**Data to use**
============================================================

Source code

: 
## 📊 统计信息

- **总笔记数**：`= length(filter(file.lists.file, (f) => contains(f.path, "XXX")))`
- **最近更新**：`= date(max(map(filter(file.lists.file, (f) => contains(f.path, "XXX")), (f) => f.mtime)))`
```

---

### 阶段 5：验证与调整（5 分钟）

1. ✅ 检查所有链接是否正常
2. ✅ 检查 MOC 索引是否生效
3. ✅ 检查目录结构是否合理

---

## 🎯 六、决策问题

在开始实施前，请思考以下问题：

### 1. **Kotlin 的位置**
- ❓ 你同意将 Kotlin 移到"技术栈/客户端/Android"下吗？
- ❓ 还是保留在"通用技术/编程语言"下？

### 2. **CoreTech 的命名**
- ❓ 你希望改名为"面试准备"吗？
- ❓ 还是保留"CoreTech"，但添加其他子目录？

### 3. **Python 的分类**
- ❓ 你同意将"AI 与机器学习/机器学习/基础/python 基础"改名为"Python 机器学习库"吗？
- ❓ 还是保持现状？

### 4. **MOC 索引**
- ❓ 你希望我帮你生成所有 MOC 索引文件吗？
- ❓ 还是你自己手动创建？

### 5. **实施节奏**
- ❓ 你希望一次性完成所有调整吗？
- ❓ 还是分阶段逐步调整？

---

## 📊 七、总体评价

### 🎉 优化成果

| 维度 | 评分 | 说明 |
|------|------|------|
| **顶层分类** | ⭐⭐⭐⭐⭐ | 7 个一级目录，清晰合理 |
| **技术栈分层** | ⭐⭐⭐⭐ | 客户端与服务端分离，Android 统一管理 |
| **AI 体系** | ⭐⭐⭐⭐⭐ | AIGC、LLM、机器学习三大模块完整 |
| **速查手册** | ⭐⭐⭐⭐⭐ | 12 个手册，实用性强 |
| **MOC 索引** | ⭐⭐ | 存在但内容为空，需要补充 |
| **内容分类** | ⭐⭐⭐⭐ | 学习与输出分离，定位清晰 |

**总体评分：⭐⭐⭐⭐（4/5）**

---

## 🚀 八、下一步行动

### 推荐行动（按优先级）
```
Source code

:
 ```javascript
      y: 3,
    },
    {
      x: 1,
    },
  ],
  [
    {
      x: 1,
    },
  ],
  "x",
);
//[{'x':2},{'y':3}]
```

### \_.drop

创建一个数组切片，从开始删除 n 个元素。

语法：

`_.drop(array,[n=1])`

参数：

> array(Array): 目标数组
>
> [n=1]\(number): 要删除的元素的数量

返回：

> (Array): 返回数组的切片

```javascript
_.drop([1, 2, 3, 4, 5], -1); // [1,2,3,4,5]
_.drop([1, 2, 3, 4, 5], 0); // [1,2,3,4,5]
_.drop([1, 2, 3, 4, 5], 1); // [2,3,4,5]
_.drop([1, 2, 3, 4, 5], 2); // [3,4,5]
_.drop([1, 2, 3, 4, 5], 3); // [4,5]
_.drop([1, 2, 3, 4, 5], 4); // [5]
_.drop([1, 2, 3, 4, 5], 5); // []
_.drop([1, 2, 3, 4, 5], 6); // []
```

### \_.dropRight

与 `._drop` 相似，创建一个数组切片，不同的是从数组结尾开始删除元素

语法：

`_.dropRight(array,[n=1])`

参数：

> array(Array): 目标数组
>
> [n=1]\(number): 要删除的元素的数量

============================================================

**Problem to work on**
Whenever "filter" occurs in a line of the entries, copy that line.

**Solution to this task**
- **总笔记数**：`= length(filter(file.lists.file, (f) => contains(f.path, "XXX")))`
- **最近更新**：`= date(max(map(filter(file.lists.file, (f) => contains(f.path, "XXX")), (f) => f.mtime)))`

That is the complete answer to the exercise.